Le tram s'envoie en l'air !

Non loin de l’auditorium, place jean Bouhey, le trottoir se soulève, forme une courbe, un ruban, ciselé par un instrument qui aurait tranché et décollé le bitume du sol, un copeau qui se détache.  « Copeau de trottoir »c’est en effet ainsi que l’a nommé en 1991 sa conceptrice, l’artiste d’origine australienne Christine O’Loughlin.

Cette plasticienne qui vit aujourd’hui en France, intervient principalement dans des lieux publics. Elle se sert des moyens du bord, des objets du lieu pour créer un univers insolite, transfigurant le quotidien en fiction poétique. Elle nous offre une approche du réel qui force notre regard et interroge notre monde.

                Le parcours du tram pourrait-être l’occasion de revisiter les atouts culturels plus ou moins connus de notre ville.

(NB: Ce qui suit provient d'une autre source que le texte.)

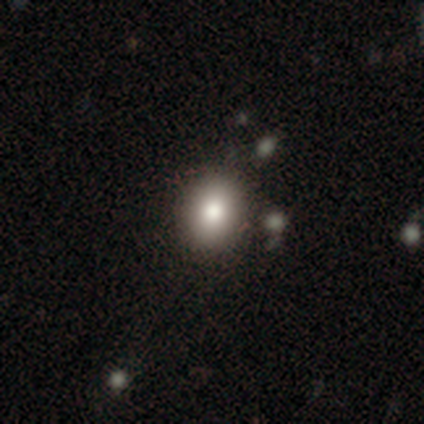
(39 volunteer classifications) A smooth galaxy with no disk features (77%) that is round (70%). Merging: none (62%).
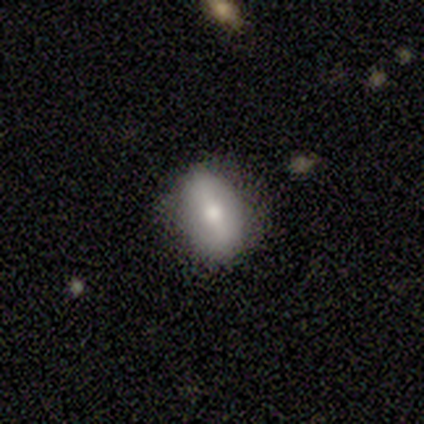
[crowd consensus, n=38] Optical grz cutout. It shows a smooth galaxy with no disk features (58%) that is in between round and cigar-shaped (77%). Merging: none (86%).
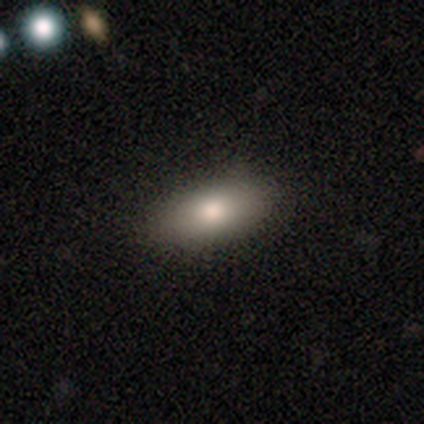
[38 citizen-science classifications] Smooth or featured? 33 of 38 (87%) said smooth. How rounded? 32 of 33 (97%) said in between. Merging? 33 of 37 (89%) said none.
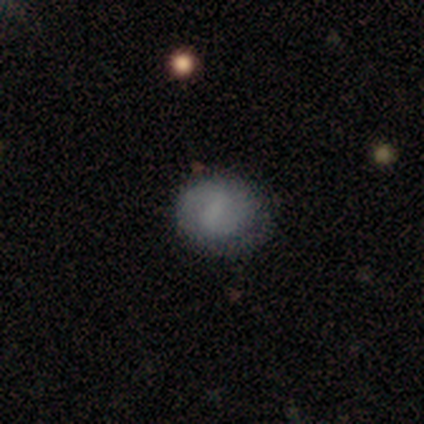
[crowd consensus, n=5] This appears to be a smooth galaxy with no disk features (60%) that is round (100%). Merging: none (80%).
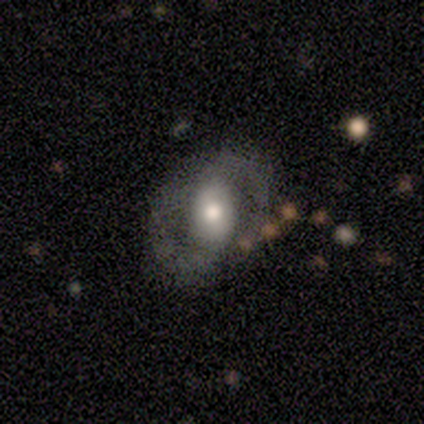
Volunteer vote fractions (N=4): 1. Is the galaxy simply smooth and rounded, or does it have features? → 50% smooth, 25% featured or disk, 25% star or artifact.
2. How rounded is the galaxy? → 100% in between, 0% round, 0% cigar-shaped.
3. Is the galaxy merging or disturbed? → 67% none, 33% merger, 0% minor disturbance, 0% major disturbance.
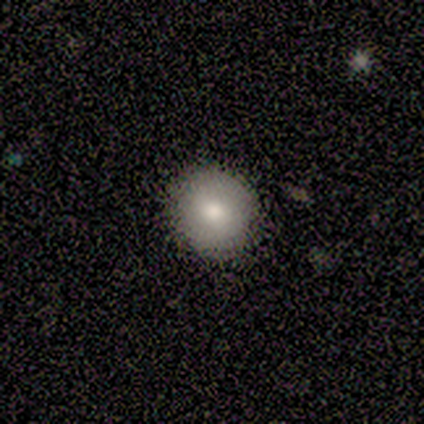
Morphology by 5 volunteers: A smooth galaxy with no disk features (60%) that is round (100%).

Vote fractions:
- Smooth or featured? smooth: 60% / featured or disk: 20% / star or artifact: 20%
- How rounded? round: 100% / in between: 0% / cigar-shaped: 0%
- Merging? none: 100% / minor disturbance: 0% / major disturbance: 0% / merger: 0%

Nous avons tout particulièrement voulu rendre hommage à cette artiste dont l’œuvre, qui fait partie de notre patrimoine culturel, mérite un détour curieux.

Nous avons souhaité souligner le côté ludique et poétique de sa sculpture. Nous avons imaginé qu’à l’approche de cette œuvre, le tram prendrait des ailes, s’élèverait à son tour dans les airs, virevoltant, souriant, léger, dynamisé par cette vision poétique au cœur de la ville. Son tracé prendrait alors lui aussi de la distance par rapport à ce qui est convenu, attendu, il deviendrait looping, faisant ainsi écho à la forme de l’œuvre et à d’autres attractions installées dans ce quartier.

                Il reprendrait ensuite son cours paisible jusqu’à de nouvelles rencontres culturelles. Parions qu’en passant ensuite place Darcy il pénètrera dans  la grotte de l’ours…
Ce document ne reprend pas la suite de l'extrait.